Thursday, March 01, 2007

Culture Shock 03.01.07: Loving celebrities is in our genes

It's a common complaint: People are too interested in trivial celebrity gossip and pay too little attention to real news. And the mass media fosters this "culture of celebrity" by pandering to it, while coverage of important issues suffers.

Instead of reporting on the war in Iraq and the state of the economy, the argument goes, cable news channels offer hours of coverage of the Anna Nicole Smith legal battles, Britney Spears' shaved head and Madonna's latest trip to Africa in search of some unsuspecting child to adopt.

In the stuffy neoconservative magazine The Weekly Standard, Joseph Epstein writes "Without celebrities, whole sections of the New York Times and the Washington Post would have to close down."

The assumption, usually unspoken, is that the culture of celebrity is something new, something forced on us by "crass consumerism" and media saturation.
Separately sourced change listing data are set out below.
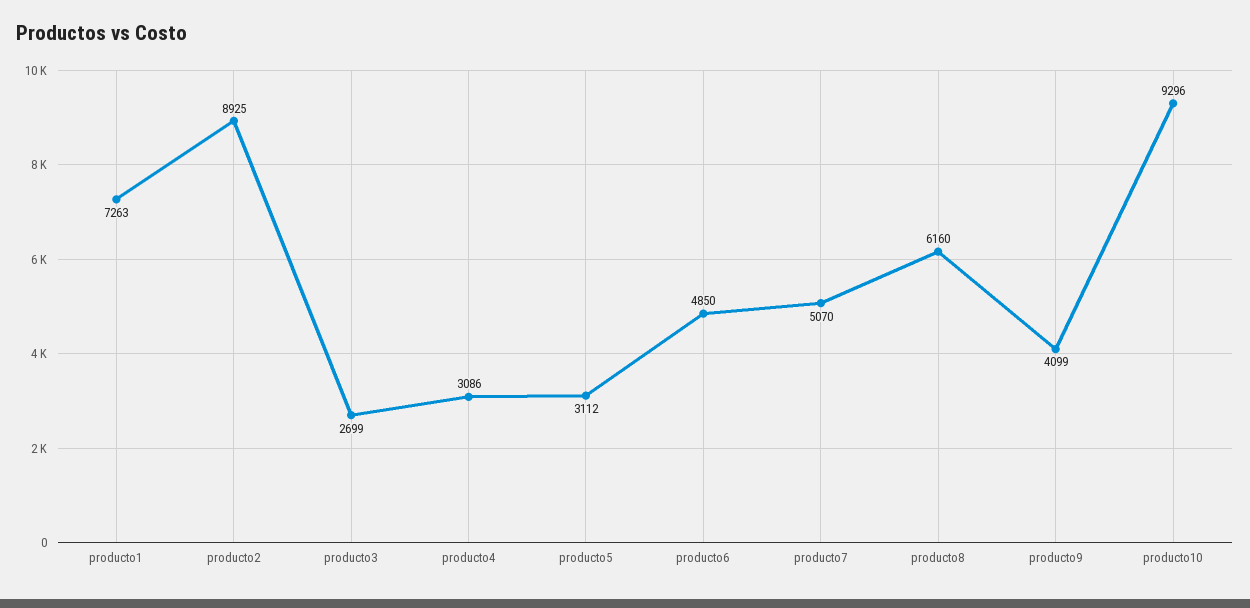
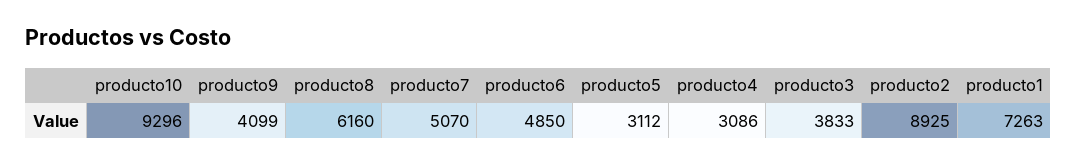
  {
    "producto1": 7263,
    "producto2": 8925,
-   "producto3": 2699,
+   "producto3": 3833,
    "producto4": 3086,
    "producto5": 3112,
    "producto6": 4850,
    "producto7": 5070,
    "producto8": 6160,
    "producto9": 4099,
    "producto10": 9296
  }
All I needed, however, was a quick Google search to find some genuine, capitalism-hating Marxists making the point forthrightly.

A blogger at RadicalLeft.net writes disparagingly of Andy Warhol's pop art. Warhol, you see, had the gall to turn celebrity and pop culture into an art form. The same blogger also slams Oprah Winfrey: "... Oprah, whose fetishizing of celebrity and high-end consumer goods is legend, has fed that compulsive consumerism as much as anyone in modern media."

There is no doubt that capitalism produces more — better, faster and less expensively. That is why the capitalist West was growing rich while people in the former Soviet Union were standing in lines for hours to buy toilet paper. Capitalism and the mass media make celebrity gossip, and even the rare instance of real celebrity news, convenient and inexpensive for anyone who wants it.

But they don't create the demand for it.

People have been obsessed with celebrities going virtually as far back as our written records take us. Archaeologists have found graffiti about famous gladiators of the day scrawled on ancient Roman ruins. And ancient Greek athletes had cult-like followings.

Our collective interest in the lives of celebrities has been with us all along because, like most human behavior, it has its roots in our genes.

Celebrities, after all, are not like the rest of us. Some are bigger, stronger and faster. Others are prettier. Others still are just stranger. They stand out.

In prehistoric times, those were the sorts of qualities that helped get you a mate, enabling you to pass on your genes to the next generation. And genes are all about being passed on.

To get an idea how this works in practice, it helps to think about birds. In many bird species, males have brightly colored plumage. This makes them easier prey for predators, but the females love it. Attractive feathers are so useful when it comes to finding a mate that the advantage outweighs the disadvantage of possibly being eaten. Male peacocks in particular have elaborate tails that require a lot of extra calories to maintain. This would be an evolutionary minus if not for the fact that those otherwise useless tails drive the ladies wild.

Paris Hilton is the human equivalent of a peacock. She is mostly useless, but she has wealth, looks (to a degree) and fashion sense that signal "successful mate" to the primitive parts of male brains. Her night-vision sex tape probably didn't hurt, either.

Still don't believe celebrity culture comes from your genes? Well, not even the Marxists are immune. They're the ones buying T-shirts emblazoned with the image of communist guerrilla and ruthless killer Che Guevara. Che is now the celebrity icon for people who claim to hate celebrity icons. Regardless of politics, we all have some celebrity who arouses our interest. After all, we're only human.